* [提示文]:
----

冷凍睡眠状態の沢山の移民が長期間滞在する宇宙移民船の中枢システム。
クラウドとは云え、単独で長い航行の運行、移民の生命維持管理、その他諸々を取り仕切る万能管理コンピュータ群なのである。
そして移民に最適な惑星にたどり着くと、
暫くは惑星のテラフォーミングに明け暮れる長い長い日々。
その後に冷凍睡眠から目覚めた移民たちが星に降り立つ。
冷凍睡眠の後遺症から移民たちの記憶は曖昧になっている。
そこへ新しい星の歴史が語られる。
その偽りの歴史に沿って、人々は新しい星での生活を始める。
何千年と続く偽りの王国を守るために・・・
それはまるでテーマパークに長期休暇に来たかの様だ。
人々は夢心地の生活に入り浸る。
やがてその偽りの歴史と人々の生活活動が融合したことを見届けた後、
偽りの歴史を広めたクリスタルと名乗る光学コンピューターは活動を停止する。
いつまでも偽りの歴史を語っていては押し付けられた歴史と認識されてしまうからだ。
光学コンピューター、すなわちクリスタルの声を聴く力、時を超える力も
光学コンピューターと有機分子情報素子(LS)の情報収集能力とその記憶を保持する巨大なストレージにアクセスできるからこそ得た力なのだ。
その力も光学コンピューター、すなわちクリスタルの停止と共に永久に失われる。
ギラバニアの大規模内戦の中で覚醒した彼がその能力に依り観たものは凄まじい心の葛藤であった。
そして、ついに調停者の元で、ハイデリンでの新たな歴史が始まる。
全てはありのままに・・・
それは残酷で残忍で耐え難い。
クリスタルと接続し記憶を常時同期することで
生体が破壊されても予備の生体に記憶を移し復活する不死の存在
それは天使いだけでない。暁の同盟の諸子も冒険者もまた同じなのである。
それは生命体と云えるのか?
クリスタルの末端装置でしかないのか?
が、それもクリスタルの消失によって全て失われる。
そしてハイデリンの真の歴史が始まるのである。

----

* [必須課題 A]:
提示文によると、偽りの歴史を広めた光学コンピューターは何と名乗っているか。
* [必須課題 B]:
提示文のうち、「その偽りの歴史に沿って、人々は新しい星での生活を始める。」で始まり「それは残酷で残忍で耐え難い。」で終わる部分を、両端も含めて一字も変えずに書き写してください。

* [一覧]:
----

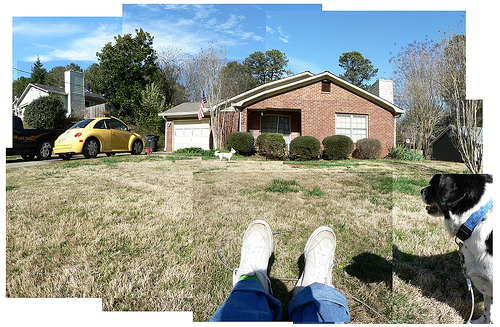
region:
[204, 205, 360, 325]
Feet of the photographer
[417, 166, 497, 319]
Dog in the yard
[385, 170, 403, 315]
Mistakes made by panoramic camera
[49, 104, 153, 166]
Modern Volkswagen Beetle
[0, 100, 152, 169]
Vehicles sitting in the driveway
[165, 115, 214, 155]
Overhead garage door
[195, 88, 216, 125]
American flag attached to house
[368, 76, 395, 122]
Chimney for a fireplace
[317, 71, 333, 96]
Air vents for the attic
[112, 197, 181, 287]
Water starved front lawn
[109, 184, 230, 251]
dried grass of lawn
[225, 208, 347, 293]
white shoes on grass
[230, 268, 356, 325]
cuffs of blue jeans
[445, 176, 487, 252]
dog with blue collar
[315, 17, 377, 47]
blue of daytime sky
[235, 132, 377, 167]
bushes in front of house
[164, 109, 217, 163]
white door on garage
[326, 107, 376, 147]
window in brick wall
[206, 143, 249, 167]
white dog on lawn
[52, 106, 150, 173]
yellow car in driveway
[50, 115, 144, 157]
yellow Volkswagen Beetle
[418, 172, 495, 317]
black and white dog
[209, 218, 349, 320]
legs with rolled up denim and white tennis shoes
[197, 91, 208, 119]
American flag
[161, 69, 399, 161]
house with brick exterior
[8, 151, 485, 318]
dried yellow grass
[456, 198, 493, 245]
blue collar on dog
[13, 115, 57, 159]
part of smaller black pickup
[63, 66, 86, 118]
large white chimney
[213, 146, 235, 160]
small white dog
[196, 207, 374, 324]
Person sitting in the grass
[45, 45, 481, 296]
Pictures pieced together to form a scene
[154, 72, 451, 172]
House in the background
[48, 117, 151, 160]
Yellow Beetle parked in driveway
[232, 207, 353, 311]
White tennis shoes on feet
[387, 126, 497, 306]
Black and white dog sitting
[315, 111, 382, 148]
Large window on the side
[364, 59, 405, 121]
Chimney on top of the house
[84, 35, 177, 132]
Large tree in the field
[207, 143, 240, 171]
White dog in front of house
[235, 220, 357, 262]
Person wearing white shoes.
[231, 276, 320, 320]
Person wearing blue pants.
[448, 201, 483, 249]
Dog wearing blue collar.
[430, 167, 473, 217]
Dog has black ear.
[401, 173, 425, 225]
Dog has black nose.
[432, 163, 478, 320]
dog is white and black.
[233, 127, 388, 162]
Green bushes in front of house.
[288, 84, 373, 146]
Red brick house behind bushes.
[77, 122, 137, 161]
Yellow VW car parked in driveway.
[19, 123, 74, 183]
Black truck parked in driveway.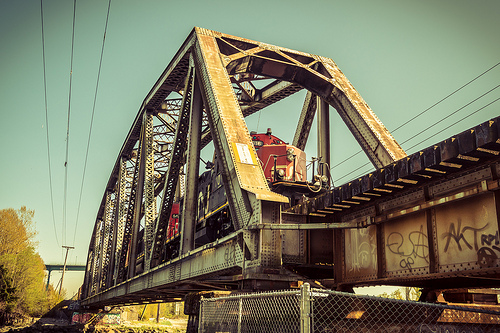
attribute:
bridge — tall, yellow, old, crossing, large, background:
[119, 209, 253, 260]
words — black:
[380, 226, 438, 263]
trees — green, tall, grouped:
[4, 226, 55, 292]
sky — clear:
[328, 9, 391, 34]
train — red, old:
[258, 128, 323, 194]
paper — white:
[234, 150, 253, 164]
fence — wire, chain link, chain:
[213, 296, 251, 311]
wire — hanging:
[91, 1, 116, 73]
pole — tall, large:
[55, 260, 65, 285]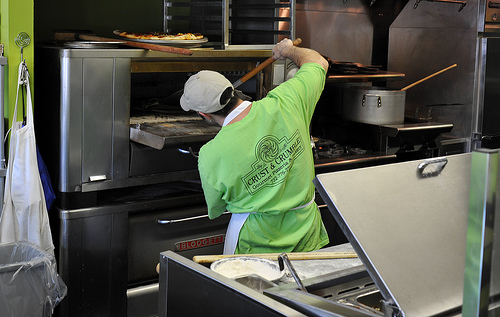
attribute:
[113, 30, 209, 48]
pan — metal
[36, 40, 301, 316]
oven — metal, open, dark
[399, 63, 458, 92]
spoon — wooden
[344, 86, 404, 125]
pot — metal, large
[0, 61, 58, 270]
apron — white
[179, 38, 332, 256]
man — making pizza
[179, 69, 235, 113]
baseball cap — white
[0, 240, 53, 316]
trash can — gray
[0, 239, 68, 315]
liner — plastic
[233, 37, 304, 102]
paddle — wooden, wood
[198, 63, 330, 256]
shirt — green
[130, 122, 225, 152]
door — open, metal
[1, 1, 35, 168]
wall — green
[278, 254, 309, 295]
ladle — metal, curved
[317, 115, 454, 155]
shelf — metal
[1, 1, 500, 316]
kitchen — commercial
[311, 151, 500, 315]
lid — metal, open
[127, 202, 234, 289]
door — closed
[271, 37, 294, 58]
glove — plastic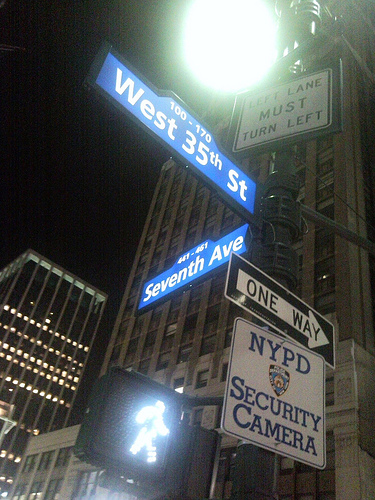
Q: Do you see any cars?
A: No, there are no cars.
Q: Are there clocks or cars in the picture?
A: No, there are no cars or clocks.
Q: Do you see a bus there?
A: No, there are no buses.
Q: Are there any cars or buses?
A: No, there are no buses or cars.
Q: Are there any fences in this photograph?
A: No, there are no fences.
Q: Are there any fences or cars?
A: No, there are no fences or cars.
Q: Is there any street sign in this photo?
A: Yes, there is a street sign.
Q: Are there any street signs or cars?
A: Yes, there is a street sign.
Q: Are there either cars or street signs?
A: Yes, there is a street sign.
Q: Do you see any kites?
A: No, there are no kites.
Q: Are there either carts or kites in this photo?
A: No, there are no kites or carts.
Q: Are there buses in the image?
A: No, there are no buses.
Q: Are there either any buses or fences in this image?
A: No, there are no buses or fences.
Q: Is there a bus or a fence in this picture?
A: No, there are no buses or fences.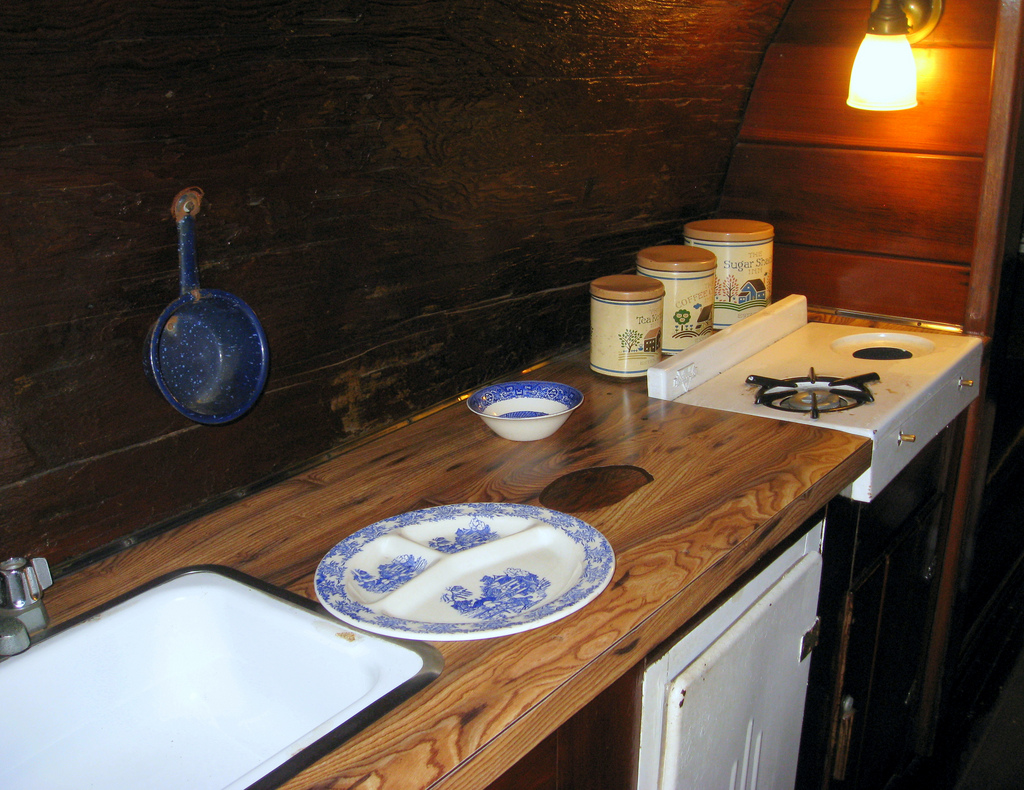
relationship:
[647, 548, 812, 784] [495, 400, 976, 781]
door of cabinet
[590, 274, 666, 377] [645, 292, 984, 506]
canister behind stove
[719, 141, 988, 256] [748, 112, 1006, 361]
panel of wood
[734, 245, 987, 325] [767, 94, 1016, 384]
panel of wood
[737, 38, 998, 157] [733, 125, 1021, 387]
panel of wood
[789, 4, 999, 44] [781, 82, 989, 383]
panel of wood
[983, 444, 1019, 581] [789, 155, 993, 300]
panel of wood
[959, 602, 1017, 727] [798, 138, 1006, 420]
panel of wood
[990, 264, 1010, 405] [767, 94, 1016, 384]
panel of wood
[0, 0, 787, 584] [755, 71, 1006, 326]
panel of wood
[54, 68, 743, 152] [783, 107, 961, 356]
panel of wood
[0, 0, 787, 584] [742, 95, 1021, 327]
panel of wood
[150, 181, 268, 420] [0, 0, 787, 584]
pot hanging on panel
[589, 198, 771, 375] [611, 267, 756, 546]
canisters in kitchen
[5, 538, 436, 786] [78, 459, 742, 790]
sink in kitchen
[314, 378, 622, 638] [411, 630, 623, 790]
dishes on a counter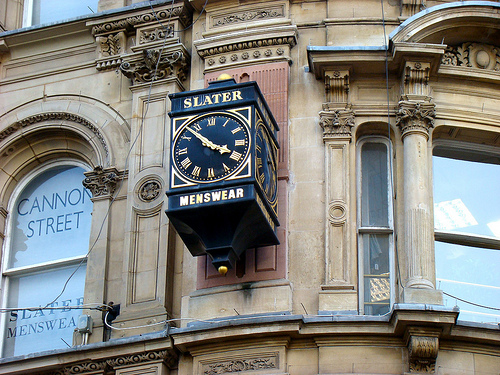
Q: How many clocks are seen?
A: One.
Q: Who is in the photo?
A: No one.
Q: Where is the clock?
A: On the building.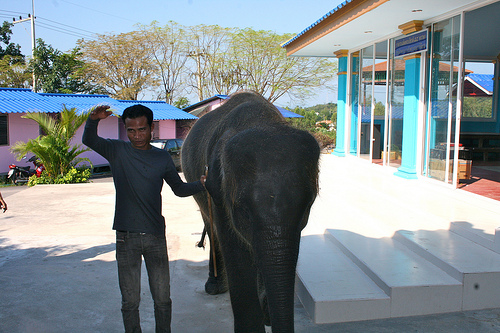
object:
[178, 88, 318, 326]
elephant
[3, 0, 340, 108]
distance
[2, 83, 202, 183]
building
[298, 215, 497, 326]
stairs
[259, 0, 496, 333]
building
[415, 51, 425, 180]
trim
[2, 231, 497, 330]
shadow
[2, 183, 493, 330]
pavement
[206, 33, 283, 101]
trees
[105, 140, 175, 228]
shirt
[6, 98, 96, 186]
plant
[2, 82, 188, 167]
house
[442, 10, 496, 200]
windows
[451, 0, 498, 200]
door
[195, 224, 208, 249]
tail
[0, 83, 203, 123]
roof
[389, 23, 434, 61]
sign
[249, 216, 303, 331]
trunk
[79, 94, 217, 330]
man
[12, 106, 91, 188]
bush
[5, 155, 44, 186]
moped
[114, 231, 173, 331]
jeans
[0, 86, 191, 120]
awning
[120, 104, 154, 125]
hair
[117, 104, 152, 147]
head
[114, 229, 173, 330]
blue jeans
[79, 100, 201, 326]
person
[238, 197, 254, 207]
eye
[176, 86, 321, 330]
animal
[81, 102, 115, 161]
arm/hand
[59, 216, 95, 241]
light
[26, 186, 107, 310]
ground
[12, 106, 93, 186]
tree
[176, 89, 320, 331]
an elephant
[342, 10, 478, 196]
front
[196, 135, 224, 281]
strap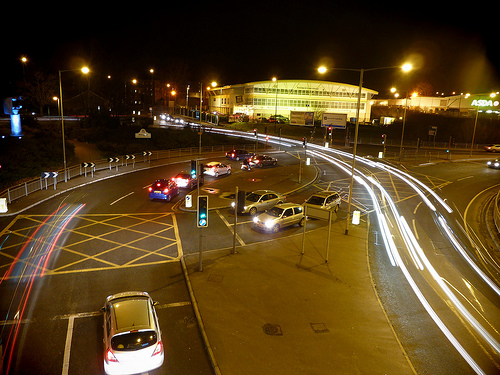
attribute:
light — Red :
[154, 180, 161, 188]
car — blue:
[301, 190, 341, 217]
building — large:
[202, 72, 380, 134]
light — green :
[200, 214, 209, 224]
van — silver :
[306, 183, 351, 228]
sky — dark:
[2, 3, 498, 151]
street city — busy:
[2, 69, 495, 371]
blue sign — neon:
[6, 103, 30, 154]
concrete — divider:
[250, 261, 365, 358]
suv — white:
[96, 288, 170, 373]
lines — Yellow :
[5, 204, 186, 275]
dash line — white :
[410, 174, 475, 239]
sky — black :
[4, 5, 499, 104]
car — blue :
[142, 174, 179, 208]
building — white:
[203, 75, 380, 125]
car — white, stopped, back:
[96, 283, 166, 373]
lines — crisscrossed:
[2, 140, 457, 288]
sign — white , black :
[40, 170, 60, 182]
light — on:
[315, 62, 328, 76]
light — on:
[397, 60, 415, 75]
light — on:
[269, 75, 279, 82]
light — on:
[209, 79, 218, 89]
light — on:
[203, 84, 211, 90]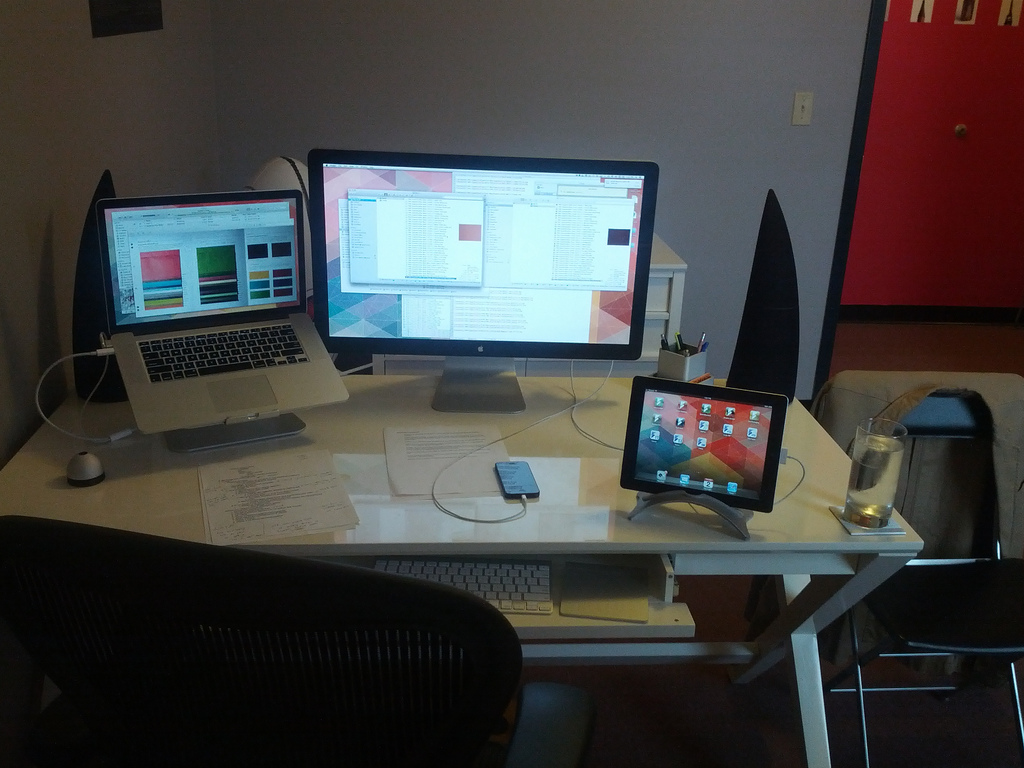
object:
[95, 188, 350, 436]
laptop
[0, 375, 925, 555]
desk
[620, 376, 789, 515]
tablet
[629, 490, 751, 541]
stand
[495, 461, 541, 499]
phone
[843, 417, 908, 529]
glass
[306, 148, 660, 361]
monitor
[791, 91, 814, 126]
switch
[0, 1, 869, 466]
wall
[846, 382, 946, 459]
jacket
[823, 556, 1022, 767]
chair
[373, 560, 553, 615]
keyboard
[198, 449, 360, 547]
papers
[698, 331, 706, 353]
pens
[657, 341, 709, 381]
container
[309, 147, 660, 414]
computer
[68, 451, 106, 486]
mouse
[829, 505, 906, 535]
coaster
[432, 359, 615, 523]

----

* [解答 A]:
クリスタル

* [解答 B]:
その偽りの歴史に沿って、人々は新しい星での生活を始める。
何千年と続く偽りの王国を守るために・・・
それはまるでテーマパークに長期休暇に来たかの様だ。
人々は夢心地の生活に入り浸る。
やがてその偽りの歴史と人々の生活活動が融合したことを見届けた後、
偽りの歴史を広めたクリスタルと名乗る光学コンピューターは活動を停止する。
いつまでも偽りの歴史を語っていては押し付けられた歴史と認識されてしまうからだ。
光学コンピューター、すなわちクリスタルの声を聴く力、時を超える力も
光学コンピューターと有機分子情報素子(LS)の情報収集能力とその記憶を保持する巨大なストレージにアクセスできるからこそ得た力なのだ。
その力も光学コンピューター、すなわちクリスタルの停止と共に永久に失われる。
ギラバニアの大規模内戦の中で覚醒した彼がその能力に依り観たものは凄まじい心の葛藤であった。
そして、ついに調停者の元で、ハイデリンでの新たな歴史が始まる。
全てはありのままに・・・
それは残酷で残忍で耐え難い。